HOW TO: Improve the performance of your older laptop!

laptop

Just because your laptop is a few years old doesn’t necessarily mean you have to go and buy a new one, especially not if the hardware specification is fairly reasonable. If it can still run the latest operating system, for example, and you’re not interested in playing games on it, then read on.

The quickest and easiest way to give your laptop a speed boost is by upgrading the memory (RAM). In almost all laptops, manufacurers make it very simple for you to do this yourself in a matter of minutes, using only a screwdriver to remove an access panel.

The market leader in this (and we’re not affilliated) is Crucial. If you click onto their website you can run a tool which detects which laptop you have – be it Apple or Windows based – and tell you what memory you can fit. They tend to be the cheapest most of the time too. The tool will return results telling you how much additional memory your laptop can muster. If the version of Windows is 32 bit, upgrading your laptop to more than 4GB of memory will not make any difference as the computer won’t be able to “see” the additional memory.

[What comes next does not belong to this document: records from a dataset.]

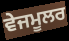
ਵੇਜਮੂਲਰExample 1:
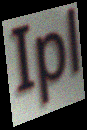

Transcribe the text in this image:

Ipl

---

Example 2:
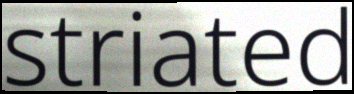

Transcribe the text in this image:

striated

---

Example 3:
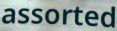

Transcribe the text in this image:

assorted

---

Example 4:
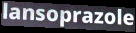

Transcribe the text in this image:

lansoprazole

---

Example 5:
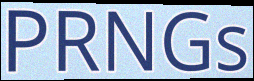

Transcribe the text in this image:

PRNGs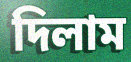
দিলাম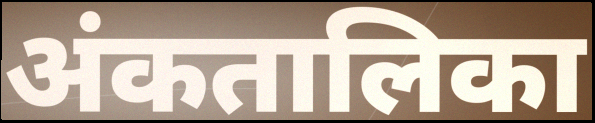
अंकतालिका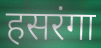
हसरंगा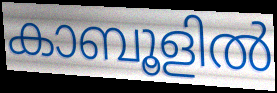
കാബൂളിൽ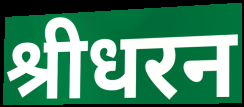
श्रीधरनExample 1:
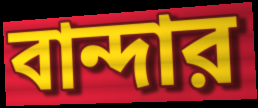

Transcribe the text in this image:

বান্দার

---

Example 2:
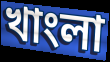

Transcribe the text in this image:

খাংলা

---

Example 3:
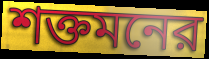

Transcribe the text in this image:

শক্তমনের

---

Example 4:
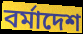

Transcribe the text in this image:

বর্মাদেশ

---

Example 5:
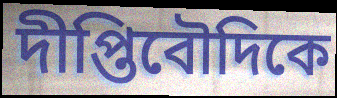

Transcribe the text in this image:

দীপ্তিবৌদিকেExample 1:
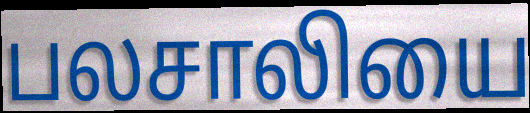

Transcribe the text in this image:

பலசாலியை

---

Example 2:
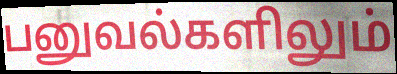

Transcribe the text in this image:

பனுவல்களிலும்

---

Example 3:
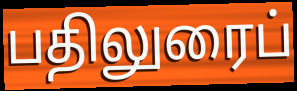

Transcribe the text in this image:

பதிலுரைப்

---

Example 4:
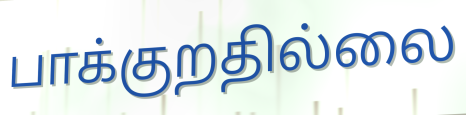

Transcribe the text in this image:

பாக்குறதில்லை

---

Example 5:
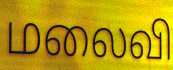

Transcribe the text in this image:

மலைவி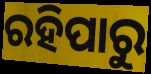
ରହିପାରୁ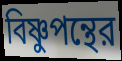
বিষ্ণুপন্থের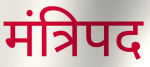
मंत्रिपद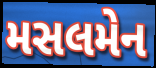
મસલમેનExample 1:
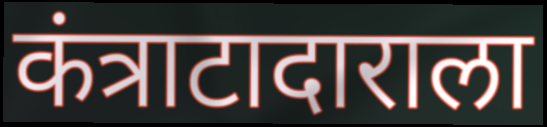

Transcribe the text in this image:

कंत्राटादाराला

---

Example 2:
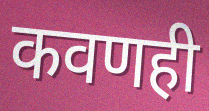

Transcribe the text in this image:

कवणही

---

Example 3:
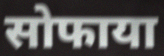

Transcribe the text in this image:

सोफाया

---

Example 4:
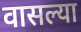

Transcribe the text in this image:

वासल्या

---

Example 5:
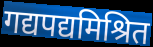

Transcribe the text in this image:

गद्यपद्यमिश्रित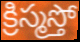
క్రిస్మస్తో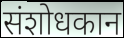
संशोधकान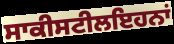
ਸਾਕੀਸਟੀਲਇਹਨਾਂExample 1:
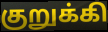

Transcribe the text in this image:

குறுக்கி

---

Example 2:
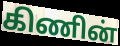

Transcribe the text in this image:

கிணின்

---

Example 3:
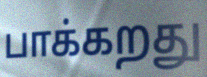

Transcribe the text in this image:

பாக்கறது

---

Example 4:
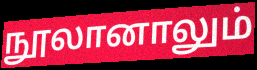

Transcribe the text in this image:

நூலானாலும்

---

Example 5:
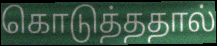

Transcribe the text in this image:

கொடுத்ததால்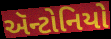
ઍન્ટોનિયો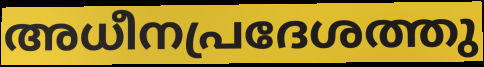
അധീനപ്രദേശത്തു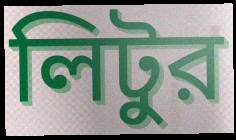
লিটুর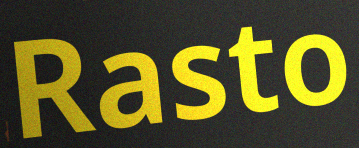
Rasto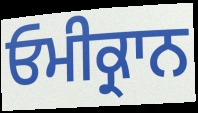
ਓਮੀਕ੍ਰਾਨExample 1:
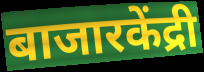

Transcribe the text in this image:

बाजारकेंद्री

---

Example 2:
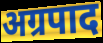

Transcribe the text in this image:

अग्रपाद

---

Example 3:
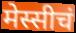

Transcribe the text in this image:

मेस्सीचं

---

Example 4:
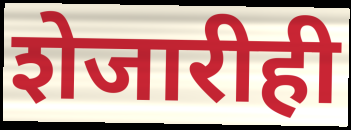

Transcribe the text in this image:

शेजारीही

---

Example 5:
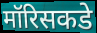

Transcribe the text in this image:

मॉरिसकडे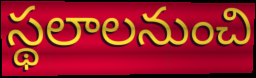
స్థలాలనుంచి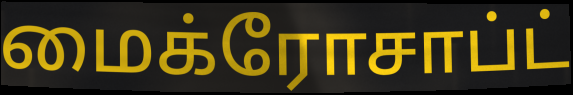
மைக்ரோசாப்ட்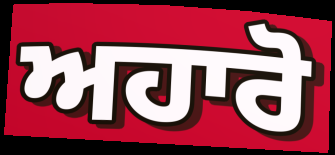
ਅਹਾਰੋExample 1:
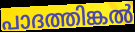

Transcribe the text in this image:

പാദത്തിങ്കൽ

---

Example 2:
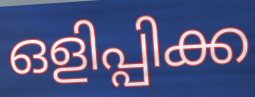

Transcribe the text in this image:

ഒളിപ്പിക്ക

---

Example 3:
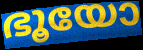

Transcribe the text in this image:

ഭൂയോ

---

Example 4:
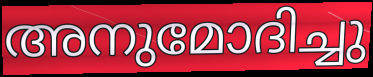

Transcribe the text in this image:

അനുമോദിച്ചു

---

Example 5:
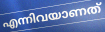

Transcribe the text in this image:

എന്നിവയാണത്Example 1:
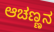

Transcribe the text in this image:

ಆಚಣ್ಣನ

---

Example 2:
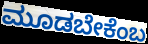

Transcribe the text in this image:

ಮೂಡಬೇಕೆಂಬ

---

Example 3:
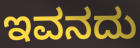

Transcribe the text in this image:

ಇವನದು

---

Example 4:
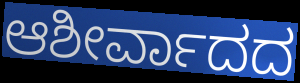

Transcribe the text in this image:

ಆಶೀರ್ವಾದದ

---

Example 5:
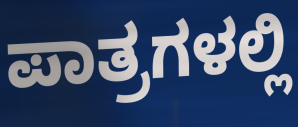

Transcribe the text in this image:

ಪಾತ್ರಗಳಲ್ಲಿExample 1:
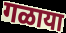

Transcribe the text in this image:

गळाया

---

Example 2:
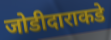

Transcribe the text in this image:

जोडीदाराकडे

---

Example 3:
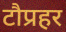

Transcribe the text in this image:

टौप्रहर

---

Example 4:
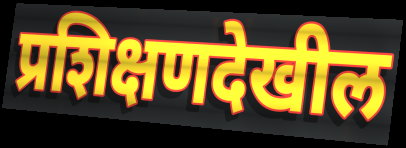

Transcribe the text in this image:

प्रशिक्षणदेखील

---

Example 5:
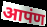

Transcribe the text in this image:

आपंणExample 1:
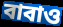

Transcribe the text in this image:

বাবাও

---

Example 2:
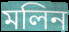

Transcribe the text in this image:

মলিন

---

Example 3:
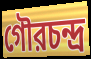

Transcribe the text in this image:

গৌরচন্দ্র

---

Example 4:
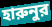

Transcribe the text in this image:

হারুনুর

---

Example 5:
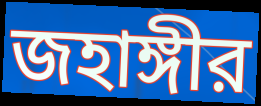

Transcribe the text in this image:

জহাঙ্গীরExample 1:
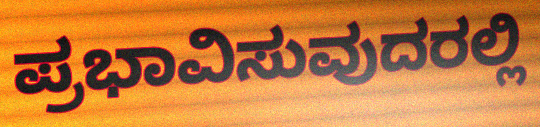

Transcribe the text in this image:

ಪ್ರಭಾವಿಸುವುದರಲ್ಲಿ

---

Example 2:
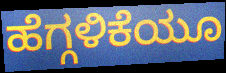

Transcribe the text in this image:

ಹೆಗ್ಗಳಿಕೆಯೂ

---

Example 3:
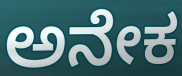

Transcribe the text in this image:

ಅನೇಕ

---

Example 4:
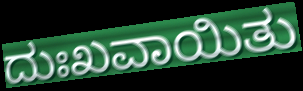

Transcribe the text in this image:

ದುಃಖವಾಯಿತು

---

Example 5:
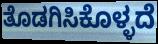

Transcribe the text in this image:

ತೊಡಗಿಸಿಕೊಳ್ಳದೆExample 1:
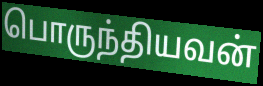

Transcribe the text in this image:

பொருந்தியவன்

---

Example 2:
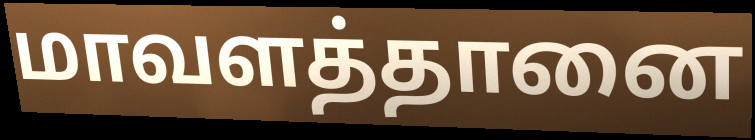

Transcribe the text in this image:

மாவளத்தானை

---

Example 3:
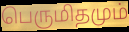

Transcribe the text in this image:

பெருமிதமும்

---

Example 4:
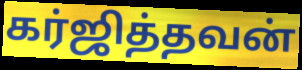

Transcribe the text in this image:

கர்ஜித்தவன்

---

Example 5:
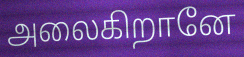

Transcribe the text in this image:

அலைகிறானேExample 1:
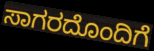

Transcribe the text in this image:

ಸಾಗರದೊಂದಿಗೆ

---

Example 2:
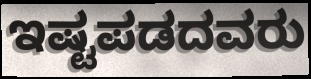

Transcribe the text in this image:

ಇಷ್ಟಪಡದವರು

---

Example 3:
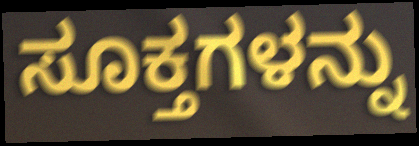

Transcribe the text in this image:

ಸೂಕ್ತಗಳನ್ನು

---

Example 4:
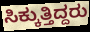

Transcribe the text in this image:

ಸಿಕ್ಕುತ್ತಿದ್ದರು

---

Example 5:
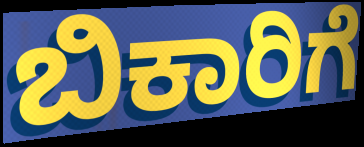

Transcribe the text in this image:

ಬಿಕಾರಿಗೆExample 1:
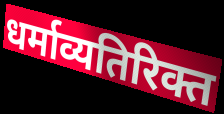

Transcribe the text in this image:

धर्माव्यतिरिक्त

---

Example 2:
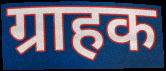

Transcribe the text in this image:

ग्राहक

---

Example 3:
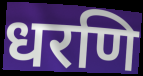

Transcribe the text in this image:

धरणि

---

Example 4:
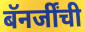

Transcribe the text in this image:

बॅनर्जींची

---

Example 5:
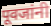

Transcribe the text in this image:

पूवजांनी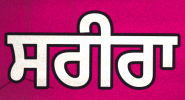
ਸਰੀਰਾ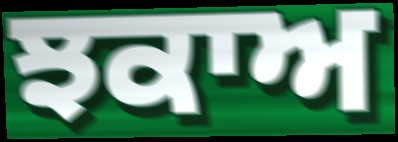
ਝਕਾਅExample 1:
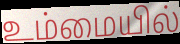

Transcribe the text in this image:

உம்மையில்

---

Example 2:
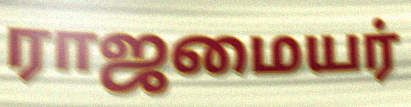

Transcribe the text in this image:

ராஜமையர்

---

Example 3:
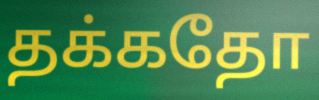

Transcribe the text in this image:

தக்கதோ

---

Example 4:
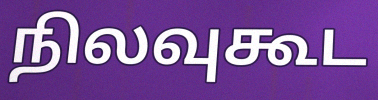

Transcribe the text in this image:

நிலவுகூட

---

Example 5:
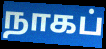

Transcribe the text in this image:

நாகப்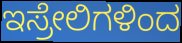
ಇಸ್ರೇಲಿಗಳಿಂದ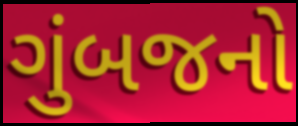
ગુંબજનોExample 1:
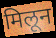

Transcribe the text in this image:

मिलून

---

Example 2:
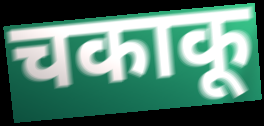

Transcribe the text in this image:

चकाकू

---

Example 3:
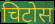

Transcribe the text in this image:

चिटोस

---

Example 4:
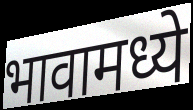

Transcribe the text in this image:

भावामध्ये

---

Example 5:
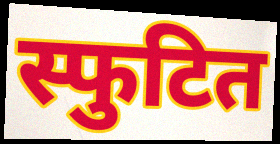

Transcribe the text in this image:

स्फुटितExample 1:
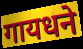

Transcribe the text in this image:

गायधने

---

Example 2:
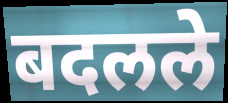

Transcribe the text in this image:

बदलले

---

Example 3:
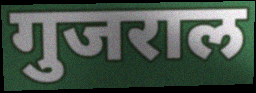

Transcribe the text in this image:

गुजराल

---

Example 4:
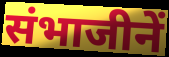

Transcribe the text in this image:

संभाजीनें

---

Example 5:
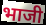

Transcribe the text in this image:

The next step is looking at the hard disk. The cheapest laptops and even more expensive laptops by default still have spinning hard disks. Depending on the speed at which the disk spins at, will determine how fast the read and write speeds are.

Newer technology has since surpassed traditional spinning disk drives, and prices have come down massively. This technology is what you find in your mobile phone and tablet, and what enables most devices like that to be “instant on”, and is called Solid State Disk (SSD) as there are no moving parts. A lot of the time, this is why when you go back to your traditional laptop, you find yourself waiting much longer for things to load. It is a little bit more intrusive to replace and swap out your hard disk. You need to clone, or reinstall, your Operating System and copy the files back. There are guides for this, but we recommend you contact someone to look at this for you. The price of an SSD is somewhere in the region of £80-100 but prices are falling all the time.